In treating alcohol abuse and alcoholism, “we haven’t yet reached the Prozac moment,” said Dr. Mark Willenbring, referring to the drugs that radically changed the treatment of depression. But, Dr. Willenbring, an expert on treating alcohol addiction, predicts that the day is not far off when giving a pill and five minutes of advice to an alcoholic will be all that is needed to keep drinking under control.

Two such medications are already available, though they are not as effective as modern antidepressants have been for depression.

“We’re at the same place with alcohol abuse that the treatment of depression was at 40 years ago, when only psychiatrists treated it and most people with depression were never treated at all,” said Dr.
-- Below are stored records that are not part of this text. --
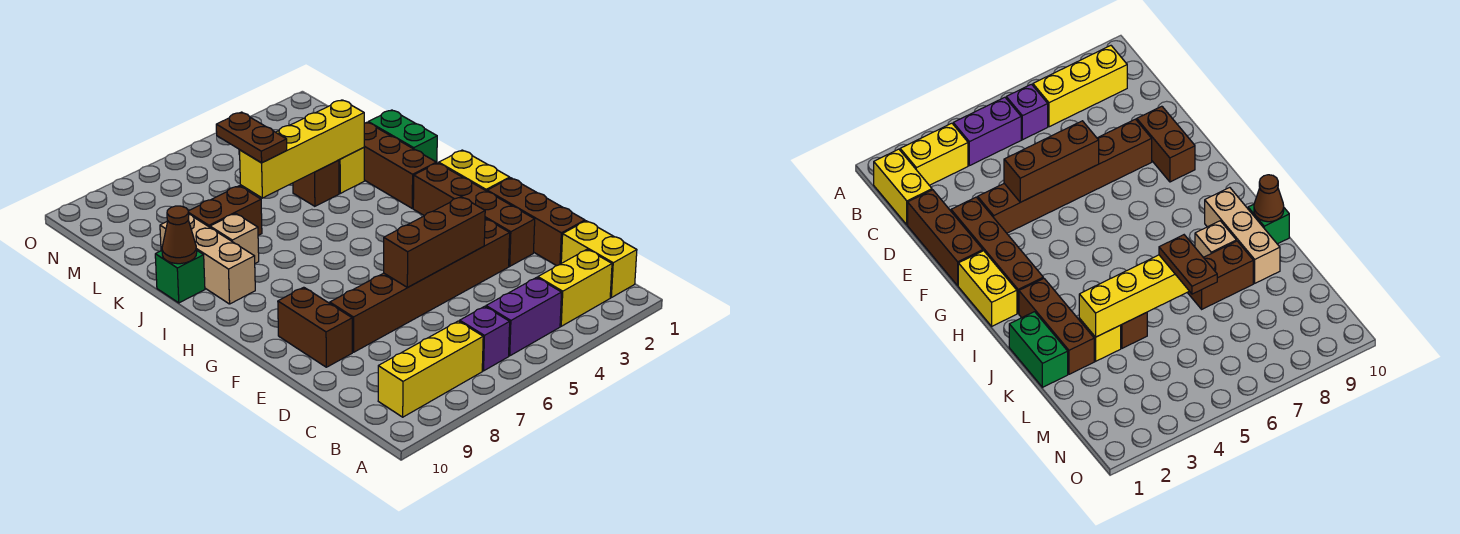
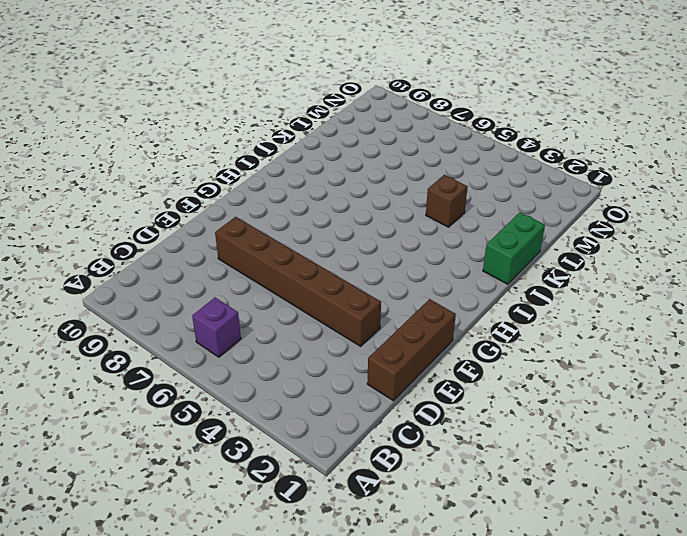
none -> yellow brick B1:C1 level 1
none -> yellow brick B2:B3 level 1
none -> purple brick B4:B5 level 1

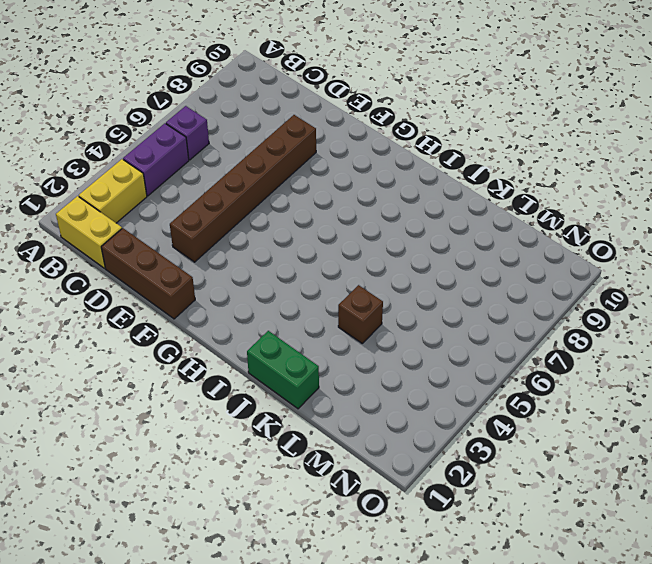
none -> yellow brick B7:B9 level 1
none -> brown brick E2:H2 level 1
none -> brown brick E9:F9 level 1

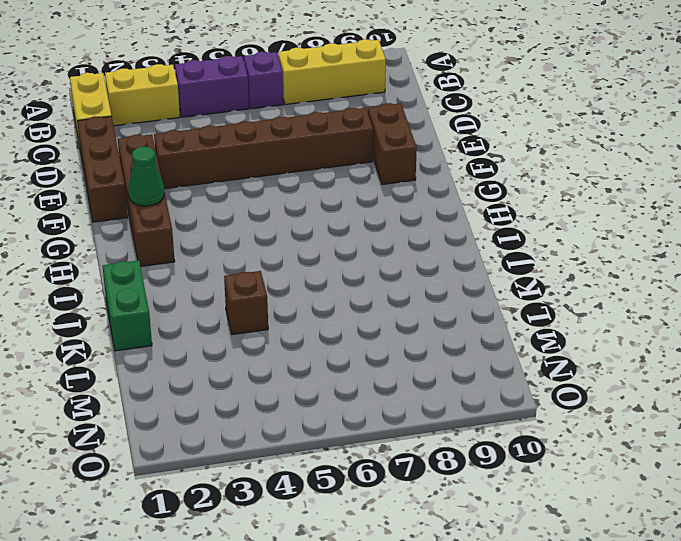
green cone G2 level 2 -> none
none -> yellow brick G1:H1 level 1
none -> brown brick I2:K2 level 1
none -> tan brick I9:K9 level 1

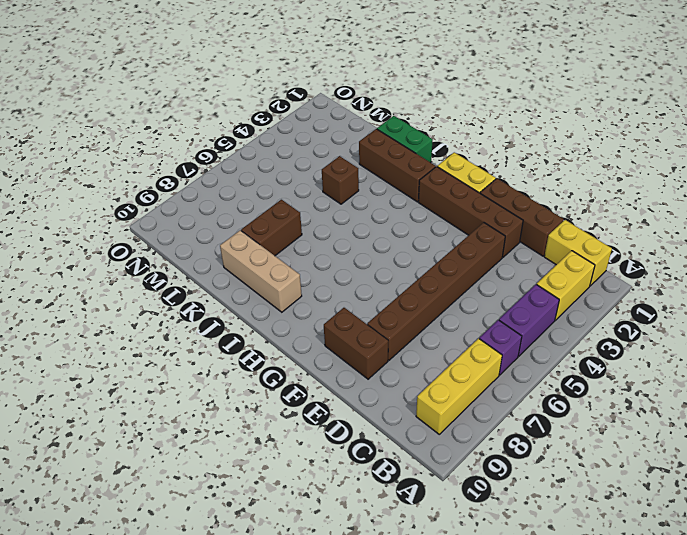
none -> tan brick J8 level 1
none -> green brick J10 level 1
none -> yellow brick K3 level 1

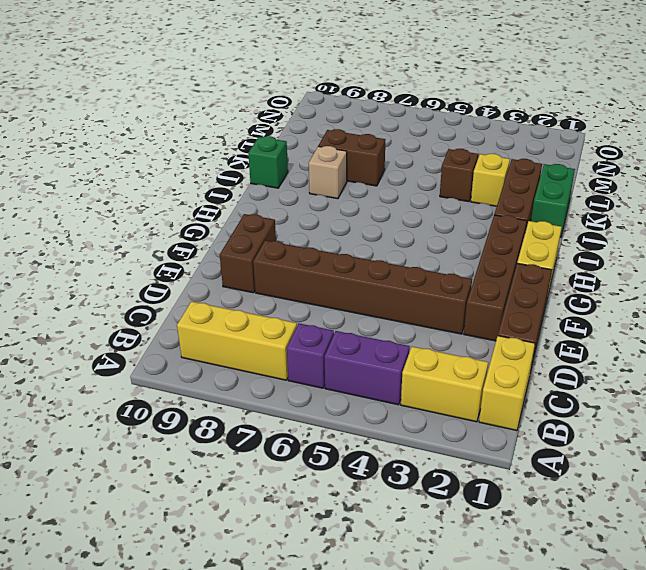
none -> tan brick I9:K9 level 1
none -> brown brick E4:E6 level 2
none -> brown cone J10 level 2

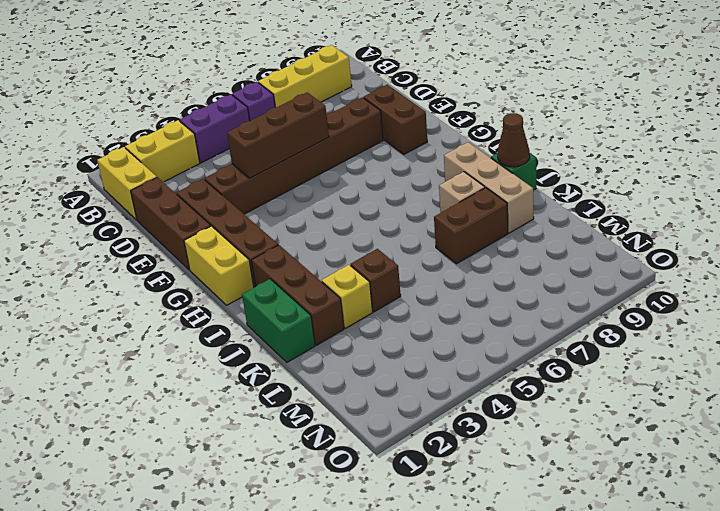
none -> yellow brick K3:K6 level 2
none -> brown plate K6:L6 level 3

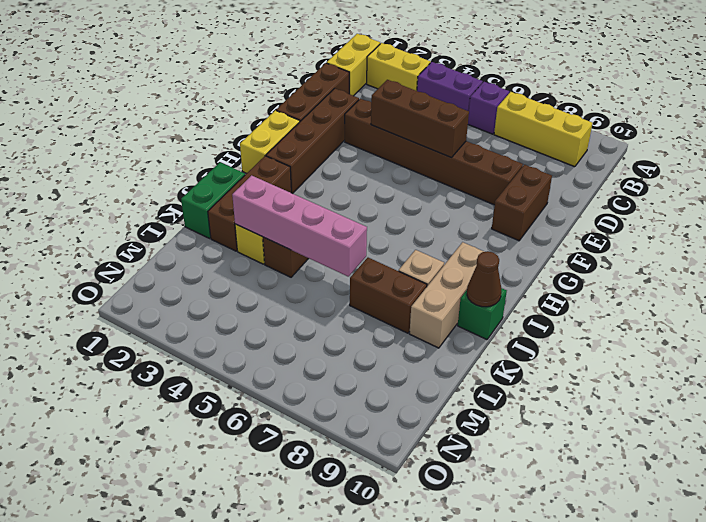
pink brick K3:K6 level 2 -> yellow brick K3:K6 level 2
none -> brown plate K6:L6 level 3

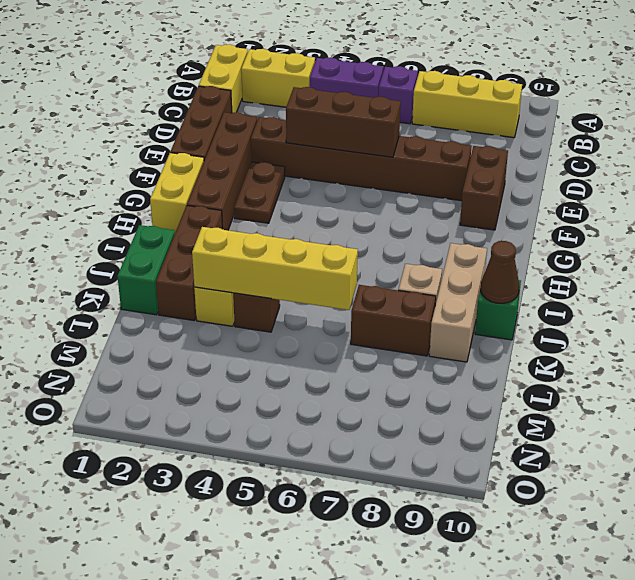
brown plate F3:G3 level 1 -> brown plate K6:L6 level 3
Willenbring, the director of the Division of Treatment and Recovery Research at the National Institute on Alcohol Abuse and Alcoholism.

Then came Prozac, followed by similar antidepressants that took the treatment of depression out of mental hospital and psychiatric offices and put it in homes and in the offices of primary care doctors.

“Now almost all of depression is treated in primary care, and two-thirds to three-fourths of depression is getting treated.”

But with alcohol dependence, only one in eight receives professional treatment. “Those who get into treatment programs are the most severe alcoholics,” Dr. Willenbring said. But the bulk of alcohol abusers have a more moderate form, with a better prognosis. Most could get well in primary care settings and not have to wait until they are at the end of their rope.”

What is needed for controlling alcohol abuse early in the disease are drugs that can be easily prescribed by primary care physicians to help those with moderate alcohol abuse. Several such drugs are now in development.